ACTION ITEM: The lines you return should be those containing the string "step", taken from the data below.

Records from a dataset:
BEGIN
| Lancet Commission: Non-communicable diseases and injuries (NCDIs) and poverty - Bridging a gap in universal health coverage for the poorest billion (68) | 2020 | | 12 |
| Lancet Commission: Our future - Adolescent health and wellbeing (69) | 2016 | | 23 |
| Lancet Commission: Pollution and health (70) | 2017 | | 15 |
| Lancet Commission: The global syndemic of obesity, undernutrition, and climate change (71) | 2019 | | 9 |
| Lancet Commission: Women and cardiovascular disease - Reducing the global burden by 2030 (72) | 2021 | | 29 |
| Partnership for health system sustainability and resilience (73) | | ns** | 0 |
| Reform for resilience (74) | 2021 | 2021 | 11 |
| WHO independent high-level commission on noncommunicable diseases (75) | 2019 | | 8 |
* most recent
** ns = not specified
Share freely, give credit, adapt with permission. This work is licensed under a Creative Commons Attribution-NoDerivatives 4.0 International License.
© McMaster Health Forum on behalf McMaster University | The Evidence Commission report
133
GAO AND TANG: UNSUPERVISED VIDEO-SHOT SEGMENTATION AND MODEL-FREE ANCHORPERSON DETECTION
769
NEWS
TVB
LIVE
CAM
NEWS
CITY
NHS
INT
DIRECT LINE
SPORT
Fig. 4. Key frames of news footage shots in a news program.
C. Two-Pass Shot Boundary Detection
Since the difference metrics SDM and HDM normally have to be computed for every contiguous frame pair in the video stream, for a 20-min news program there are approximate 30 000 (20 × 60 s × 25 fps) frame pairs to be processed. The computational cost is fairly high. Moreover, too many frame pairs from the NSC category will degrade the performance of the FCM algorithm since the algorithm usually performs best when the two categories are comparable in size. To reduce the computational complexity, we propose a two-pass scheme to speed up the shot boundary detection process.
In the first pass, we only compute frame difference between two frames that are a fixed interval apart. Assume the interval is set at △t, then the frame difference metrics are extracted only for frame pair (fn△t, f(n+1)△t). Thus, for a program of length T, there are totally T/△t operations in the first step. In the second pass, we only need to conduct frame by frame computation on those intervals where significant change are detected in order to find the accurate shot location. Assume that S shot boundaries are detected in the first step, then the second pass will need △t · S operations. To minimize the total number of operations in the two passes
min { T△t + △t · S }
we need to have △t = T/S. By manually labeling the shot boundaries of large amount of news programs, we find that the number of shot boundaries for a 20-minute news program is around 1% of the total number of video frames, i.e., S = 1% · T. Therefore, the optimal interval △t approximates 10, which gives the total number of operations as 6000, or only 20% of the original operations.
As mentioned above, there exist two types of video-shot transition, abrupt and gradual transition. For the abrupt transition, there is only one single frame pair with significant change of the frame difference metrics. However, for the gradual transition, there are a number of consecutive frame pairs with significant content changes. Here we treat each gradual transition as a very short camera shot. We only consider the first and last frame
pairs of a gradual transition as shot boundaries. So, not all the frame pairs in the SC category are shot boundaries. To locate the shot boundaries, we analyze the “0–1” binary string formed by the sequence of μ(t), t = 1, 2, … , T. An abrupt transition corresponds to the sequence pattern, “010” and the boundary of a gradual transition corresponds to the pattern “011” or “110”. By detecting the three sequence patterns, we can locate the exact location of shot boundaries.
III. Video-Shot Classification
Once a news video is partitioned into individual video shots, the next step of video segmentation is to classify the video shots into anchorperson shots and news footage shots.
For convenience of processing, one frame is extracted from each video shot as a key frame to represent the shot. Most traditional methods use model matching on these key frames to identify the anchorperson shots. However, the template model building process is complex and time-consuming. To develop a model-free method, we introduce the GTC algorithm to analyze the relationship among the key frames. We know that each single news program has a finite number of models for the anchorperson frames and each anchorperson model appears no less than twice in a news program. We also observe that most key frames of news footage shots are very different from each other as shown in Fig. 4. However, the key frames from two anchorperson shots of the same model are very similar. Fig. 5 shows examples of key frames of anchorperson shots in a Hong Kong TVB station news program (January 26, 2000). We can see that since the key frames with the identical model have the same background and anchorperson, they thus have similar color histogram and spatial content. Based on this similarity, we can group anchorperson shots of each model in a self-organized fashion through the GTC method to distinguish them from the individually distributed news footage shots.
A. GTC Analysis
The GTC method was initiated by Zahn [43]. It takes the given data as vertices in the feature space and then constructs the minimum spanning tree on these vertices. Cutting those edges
END
WRITTEN ANSWER:
In the first pass, we only compute frame difference between two frames that are a fixed interval apart. Assume the interval is set at △t, then the frame difference metrics are extracted only for frame pair (fn△t, f(n+1)△t). Thus, for a program of length T, there are totally T/△t operations in the first step. In the second pass, we only need to conduct frame by frame computation on those intervals where significant change are detected in order to find the accurate shot location. Assume that S shot boundaries are detected in the first step, then the second pass will need △t · S operations. To minimize the total number of operations in the two passes
Once a news video is partitioned into individual video shots, the next step of video segmentation is to classify the video shots into anchorperson shots and news footage shots.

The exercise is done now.